Alex Hamilton, before he founded his current law firm, was a partner at Latham & Watkins, which currently ranks second among all U.S. law firms in its gross billings. As such, Mr. Hamilton is no stranger to long hours and hefty billings. 

So he knows that not all of a lawyer’s working hours — whether in-house or in a private firm — are created equal. As he put it later in the exchange described above on the subject of billable hours, the convention of charging a set number of dollars per hour ignores the reality of the lawyer’s ability to produce value by thinking when fatigued: It’s unrealistic to “assume the sixth hour of the day is as good as the first hour.”

Because …

Consider the potential consequences of the following:

  • Anticipating the likelihood that an executive’s decision will lead to government enforcement efforts against the business.
  • Choosing terms of a patent that are sufficiently broad to protect from unwanted competitive use of your company’s intellectual property, but not so aggressive as to invite invalidation by a judge.
  • Presenting a bet-the-company case to a jury in trial.

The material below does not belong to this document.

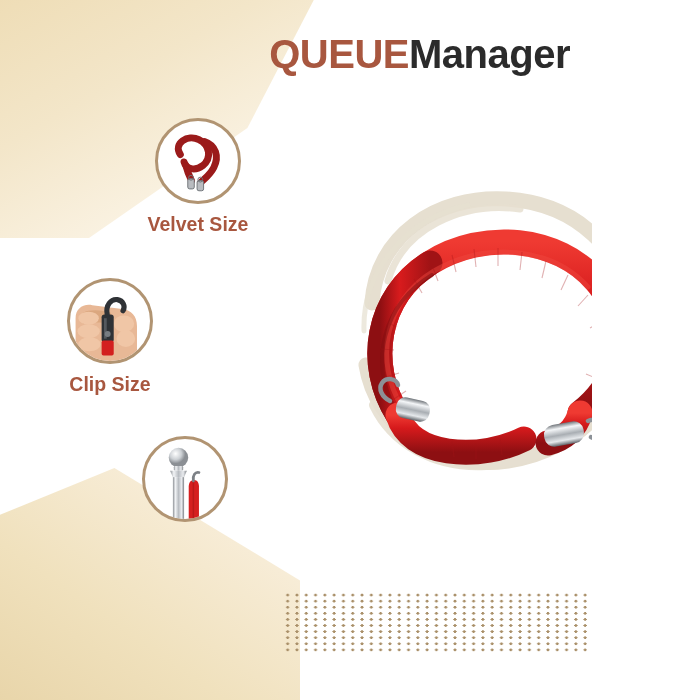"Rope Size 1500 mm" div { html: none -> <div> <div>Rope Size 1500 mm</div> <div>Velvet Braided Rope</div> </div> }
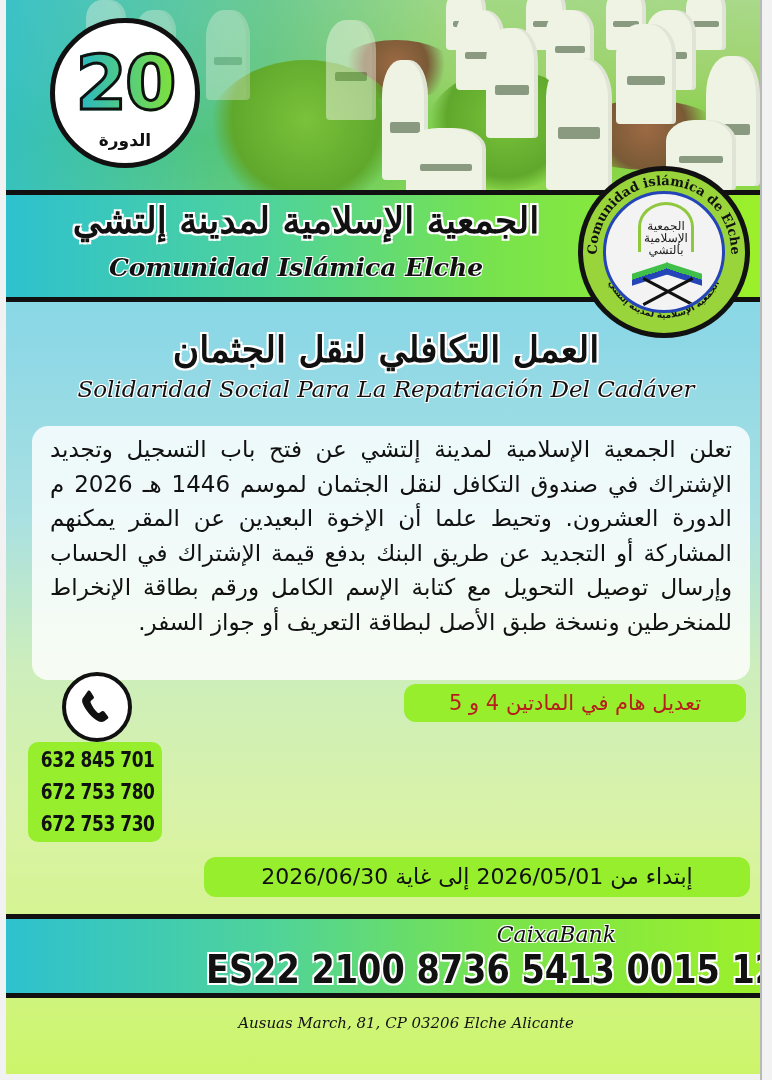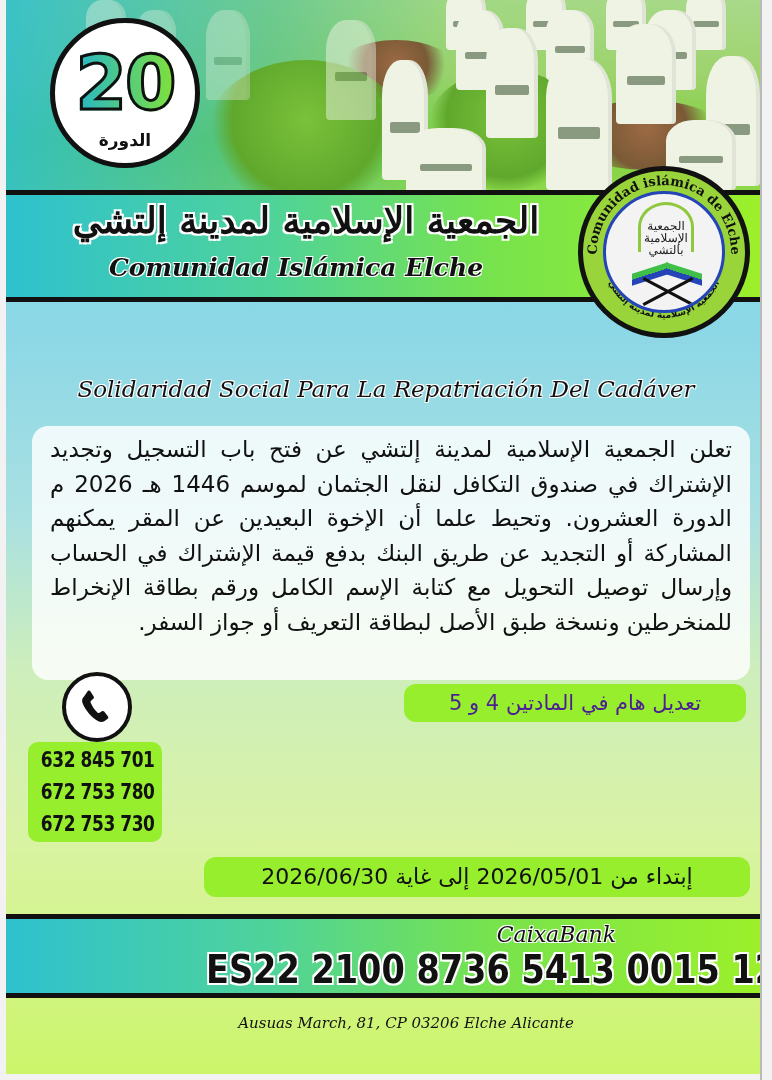"العمل التكافلي لنقل الجثمان" div.section-ar { html: none -> <div>العمل التكافلي لنقل الجثمان</div> }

In legal services — as in flying an airliner, performing surgery, engineering a skyscraper — knowledge work is about quality not quantity. Yet the legal profession’s bias for over-work and consequent routine exhaustion of its knowledge workers puts proficiency at risk.

Most general counsel and other attorneys are unsuited to fix Legal’s dysfunctional work-to-exhaustion ethic.  As with other organizational disciplines, sound management of lawyers is most likely to come from proven executives.